Saml SSO authentication with only restful calls and no libraries

We have a well established .NET framework based SAAS web application which supports Oauth2 to multiple providers, and we want to implement the same with SAML/SAML2. The current implementation of Oauth2 does all the necessary steps using resful http get and post calls plus the one redirect.

Looking at existing libraries, they all seem to want changes in "startup.cs" or wherever your startup code is and they add code to web.config. So they are building themselves into the core of your project. We don't like libraries that do that, we don't want to run code that isn't needed and our code has to pass some pretty deep auditing for defense apps, so we'd prefer not to use external libraries from nuget, although we would be prepared to include some libraries from MS if they do not interfere with the app infrastructure (startup and web.config).

Only a small minority of our customers will use SAML since most will use direct logins or Oauth2 providers.

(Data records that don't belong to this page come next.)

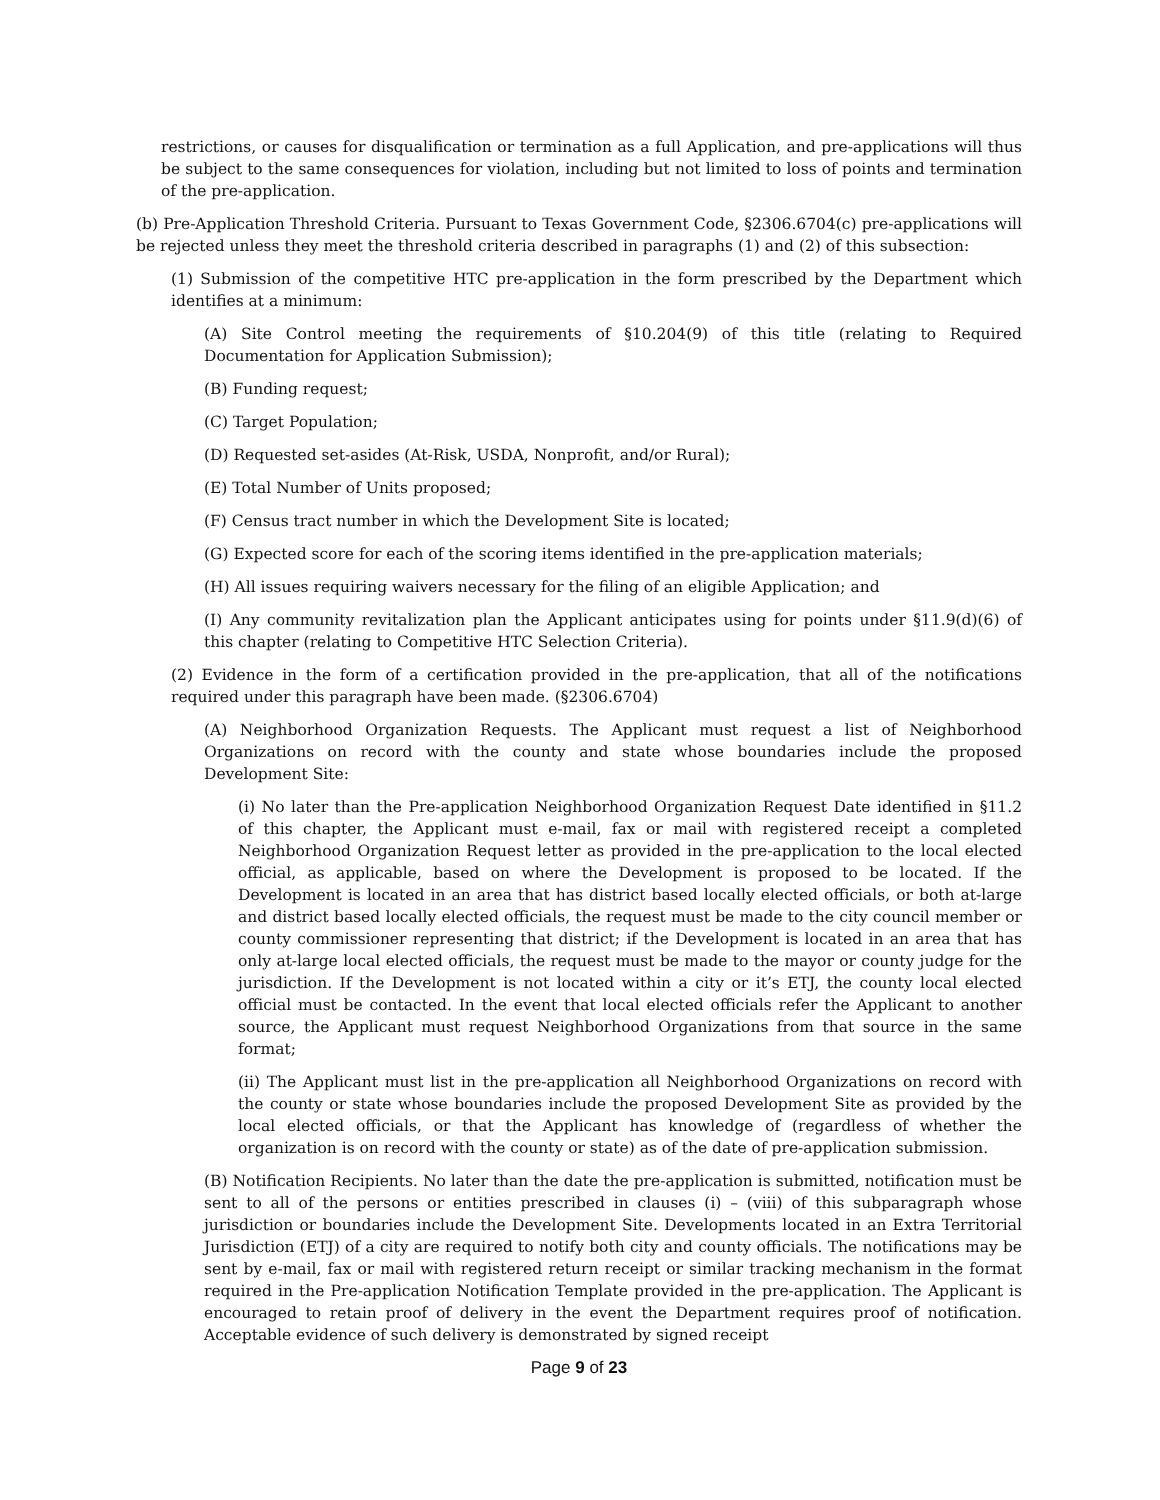restrictions, or causes for disqualification or termination as a full Application, and pre-applications will thus be subject to the same consequences for violation, including but not limited to loss of points and termination of the pre-application.
(b) Pre-Application Threshold Criteria. Pursuant to Texas Government Code, §2306.6704(c) pre-applications will be rejected unless they meet the threshold criteria described in paragraphs (1) and (2) of this subsection:
(1) Submission of the competitive HTC pre-application in the form prescribed by the Department which identifies at a minimum:
(A) Site Control meeting the requirements of §10.204(9) of this title (relating to Required Documentation for Application Submission);
(B) Funding request;
(C) Target Population;
(D) Requested set-asides (At-Risk, USDA, Nonprofit, and/or Rural);
(E) Total Number of Units proposed;
(F) Census tract number in which the Development Site is located;
(G) Expected score for each of the scoring items identified in the pre-application materials;
(H) All issues requiring waivers necessary for the filing of an eligible Application; and
(I) Any community revitalization plan the Applicant anticipates using for points under §11.9(d)(6) of this chapter (relating to Competitive HTC Selection Criteria).
(2) Evidence in the form of a certification provided in the pre-application, that all of the notifications required under this paragraph have been made. (§2306.6704)
(A) Neighborhood Organization Requests. The Applicant must request a list of Neighborhood Organizations on record with the county and state whose boundaries include the proposed Development Site:
(i) No later than the Pre-application Neighborhood Organization Request Date identified in §11.2 of this chapter, the Applicant must e-mail, fax or mail with registered receipt a completed Neighborhood Organization Request letter as provided in the pre-application to the local elected official, as applicable, based on where the Development is proposed to be located. If the Development is located in an area that has district based locally elected officials, or both at-large and district based locally elected officials, the request must be made to the city council member or county commissioner representing that district; if the Development is located in an area that has only at-large local elected officials, the request must be made to the mayor or county judge for the jurisdiction. If the Development is not located within a city or it’s ETJ, the county local elected official must be contacted. In the event that local elected officials refer the Applicant to another source, the Applicant must request Neighborhood Organizations from that source in the same format;
(ii) The Applicant must list in the pre-application all Neighborhood Organizations on record with the county or state whose boundaries include the proposed Development Site as provided by the local elected officials, or that the Applicant has knowledge of (regardless of whether the organization is on record with the county or state) as of the date of pre-application submission.
(B) Notification Recipients. No later than the date the pre-application is submitted, notification must be sent to all of the persons or entities prescribed in clauses (i) – (viii) of this subparagraph whose jurisdiction or boundaries include the Development Site. Developments located in an Extra Territorial Jurisdiction (ETJ) of a city are required to notify both city and county officials. The notifications may be sent by e-mail, fax or mail with registered return receipt or similar tracking mechanism in the format required in the Pre-application Notification Template provided in the pre-application. The Applicant is encouraged to retain proof of delivery in the event the Department requires proof of notification. Acceptable evidence of such delivery is demonstrated by signed receipt
Page 9 of 23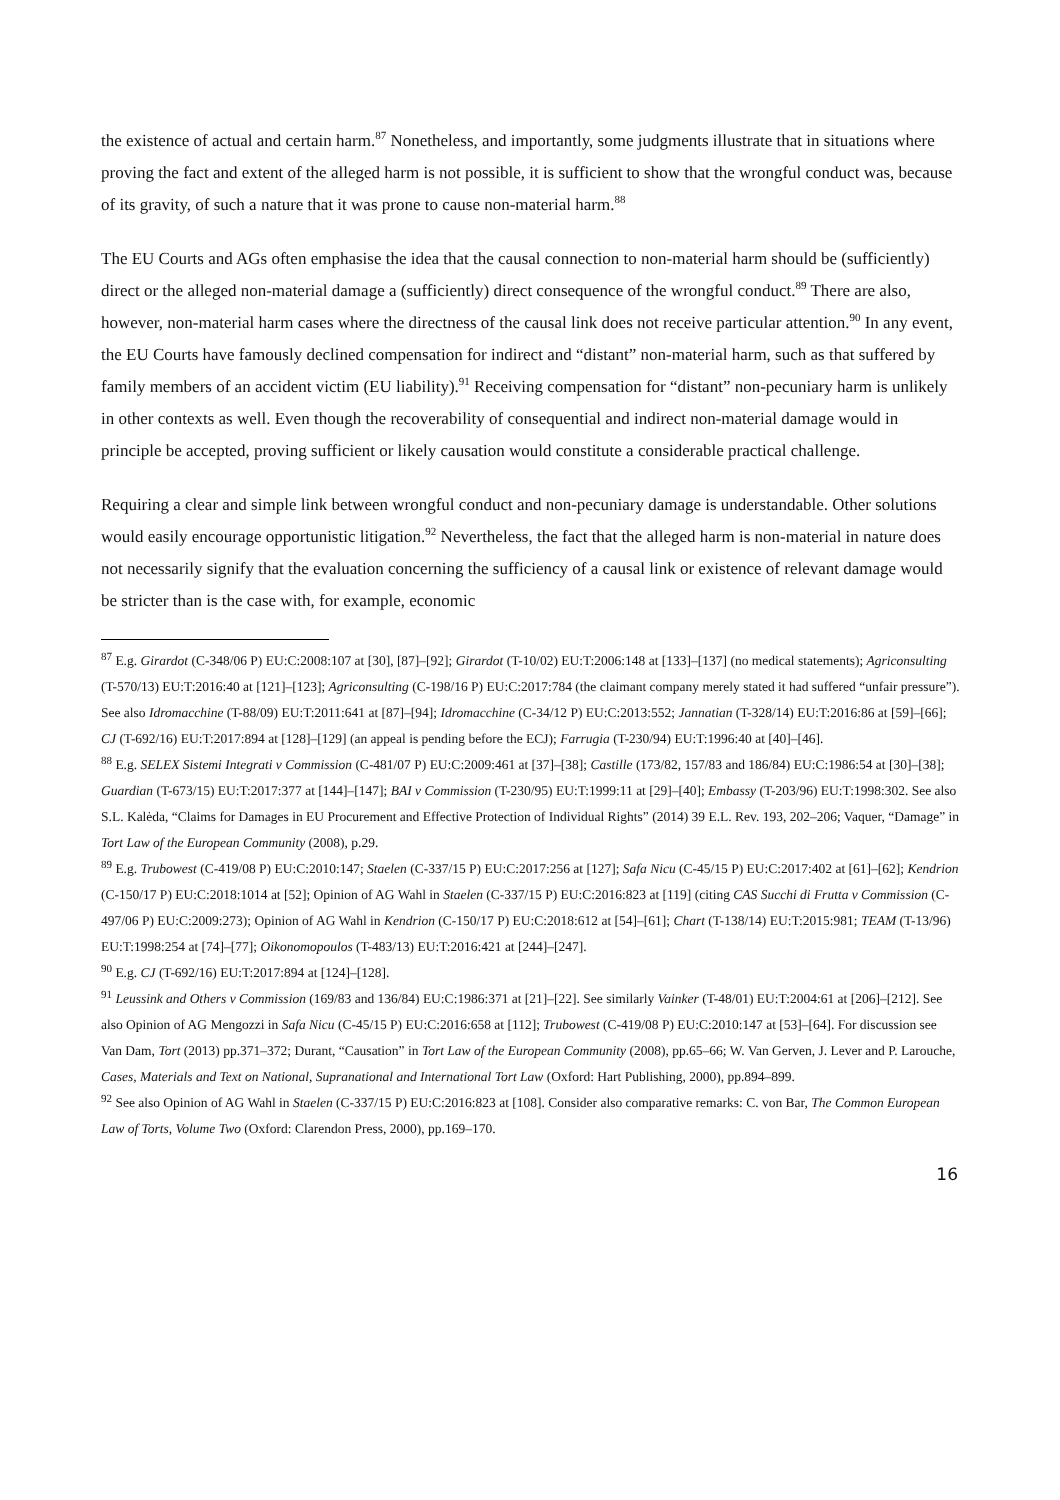the existence of actual and certain harm.<sup>87</sup> Nonetheless, and importantly, some judgments illustrate that in situations where proving the fact and extent of the alleged harm is not possible, it is sufficient to show that the wrongful conduct was, because of its gravity, of such a nature that it was prone to cause non-material harm.<sup>88</sup>
The EU Courts and AGs often emphasise the idea that the causal connection to non-material harm should be (sufficiently) direct or the alleged non-material damage a (sufficiently) direct consequence of the wrongful conduct.<sup>89</sup> There are also, however, non-material harm cases where the directness of the causal link does not receive particular attention.<sup>90</sup> In any event, the EU Courts have famously declined compensation for indirect and “distant” non-material harm, such as that suffered by family members of an accident victim (EU liability).<sup>91</sup> Receiving compensation for “distant” non-pecuniary harm is unlikely in other contexts as well. Even though the recoverability of consequential and indirect non-material damage would in principle be accepted, proving sufficient or likely causation would constitute a considerable practical challenge.
Requiring a clear and simple link between wrongful conduct and non-pecuniary damage is understandable. Other solutions would easily encourage opportunistic litigation.<sup>92</sup> Nevertheless, the fact that the alleged harm is non-material in nature does not necessarily signify that the evaluation concerning the sufficiency of a causal link or existence of relevant damage would be stricter than is the case with, for example, economic
<sup>87</sup> E.g. Girardot (C-348/06 P) EU:C:2008:107 at [30], [87]–[92]; Girardot (T-10/02) EU:T:2006:148 at [133]–[137] (no medical statements); Agriconsulting (T-570/13) EU:T:2016:40 at [121]–[123]; Agriconsulting (C-198/16 P) EU:C:2017:784 (the claimant company merely stated it had suffered “unfair pressure”). See also Idromacchine (T-88/09) EU:T:2011:641 at [87]–[94]; Idromacchine (C-34/12 P) EU:C:2013:552; Jannatian (T-328/14) EU:T:2016:86 at [59]–[66]; CJ (T-692/16) EU:T:2017:894 at [128]–[129] (an appeal is pending before the ECJ); Farrugia (T-230/94) EU:T:1996:40 at [40]–[46].
<sup>88</sup> E.g. SELEX Sistemi Integrati v Commission (C-481/07 P) EU:C:2009:461 at [37]–[38]; Castille (173/82, 157/83 and 186/84) EU:C:1986:54 at [30]–[38]; Guardian (T-673/15) EU:T:2017:377 at [144]–[147]; BAI v Commission (T-230/95) EU:T:1999:11 at [29]–[40]; Embassy (T-203/96) EU:T:1998:302. See also S.L. Kalėda, “Claims for Damages in EU Procurement and Effective Protection of Individual Rights” (2014) 39 E.L. Rev. 193, 202–206; Vaquer, “Damage” in Tort Law of the European Community (2008), p.29.
<sup>89</sup> E.g. Trubowest (C-419/08 P) EU:C:2010:147; Staelen (C-337/15 P) EU:C:2017:256 at [127]; Safa Nicu (C-45/15 P) EU:C:2017:402 at [61]–[62]; Kendrion (C-150/17 P) EU:C:2018:1014 at [52]; Opinion of AG Wahl in Staelen (C-337/15 P) EU:C:2016:823 at [119] (citing CAS Succhi di Frutta v Commission (C-497/06 P) EU:C:2009:273); Opinion of AG Wahl in Kendrion (C-150/17 P) EU:C:2018:612 at [54]–[61]; Chart (T-138/14) EU:T:2015:981; TEAM (T-13/96) EU:T:1998:254 at [74]–[77]; Oikonomopoulos (T-483/13) EU:T:2016:421 at [244]–[247].
<sup>90</sup> E.g. CJ (T-692/16) EU:T:2017:894 at [124]–[128].
<sup>91</sup> Leussink and Others v Commission (169/83 and 136/84) EU:C:1986:371 at [21]–[22]. See similarly Vainker (T-48/01) EU:T:2004:61 at [206]–[212]. See also Opinion of AG Mengozzi in Safa Nicu (C-45/15 P) EU:C:2016:658 at [112]; Trubowest (C-419/08 P) EU:C:2010:147 at [53]–[64]. For discussion see Van Dam, Tort (2013) pp.371–372; Durant, “Causation” in Tort Law of the European Community (2008), pp.65–66; W. Van Gerven, J. Lever and P. Larouche, Cases, Materials and Text on National, Supranational and International Tort Law (Oxford: Hart Publishing, 2000), pp.894–899.
<sup>92</sup> See also Opinion of AG Wahl in Staelen (C-337/15 P) EU:C:2016:823 at [108]. Consider also comparative remarks: C. von Bar, The Common European Law of Torts, Volume Two (Oxford: Clarendon Press, 2000), pp.169–170.
16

So how can we add SAML with pure restful calls / redirects and not using third party libraries ? I hoped we could find examples where you build up a piece of XML and send it via http post or via a querystring, but after several hours I am not finding this.

TIA

SAML can actually be quite complicated to implement properly: you WILL want library support for this. Even more, I see this:

> we don't want to run code that isn't needed [because] our code has to pass some pretty deep auditing for defense apps

Mostly, this is the right attitude from a security standpoint. There are too many examples now of a threat actor getting malicious code into upstream libraries... thankfully not as much in the .Net ecosystem (so far), but enough generally to be a legitimate security concern. But for authentication specifically avoiding libraries is exactly the wrong approach. It's actually significantly worse for security to try to do this on your own.

In fact, using a library for authentication should make security auditors happier, because it's just so easy to implement authentication code that seems to work correctly — passes all your unit and integration tests and looks like it's working — where in fact you have subtle bugs that result in finding out a year later you were hacked six months ago. Using a purpose-built, battle-tested library helps you avoid that scenario.

I've been saying this since at least 2010. The idea is when a flaw is discovered (because they always exist!) it's found on someone else's product first. But because they're using the same library a patch is created, distributed, and applied before your own product ever has a chance to be breached. Unfortunately, the reality is these audits are often as much about ticking the box as cheaply and painlessly as possible as they are about actually improving things, so I understand where it can be hard to get this through.

Personally, I have successfully implemented SAML authentication using the ITfoxtec library for two different apps. However, it's not something I work on often enough to have broad experience to comment on the relative quality of this option vs alternatives other than to say I was able to make it work.

The main thing for this library is the source code is available, and fairly easy to browse and understand, which should further make auditors happy. Moreover, because the source is available with a very permissive license — you can fork the project and include the code directly as part of the main build. This should further make it easier to audit.

Just to add to what Joel said, I think you'll find it's more cost effective to use a 3rd party library (either open source or our commercial library) rather than implementing something yourself. Also, security is important, obviously, so it's much safer to use a battle-hardened, proven implementation that's been used in production by many others for many years.

I'm not sure about other libraries, but our SAML library for ASP.NET doesn't require any code in the start-up class or changes to web.config. Perhaps you're referring to .NET 6 etc where's it's common practice to hook into the dependency injection system in the start-up code. In our library, the SAML code is executed only when required as part of a SAML SSO flow so there's no additional overhead for non-SAML authentication.

The SAML protocol is more involved than OAuth2. I suggest taking a look at the SAML v2.0 specification documents to get a feel for the effort involved.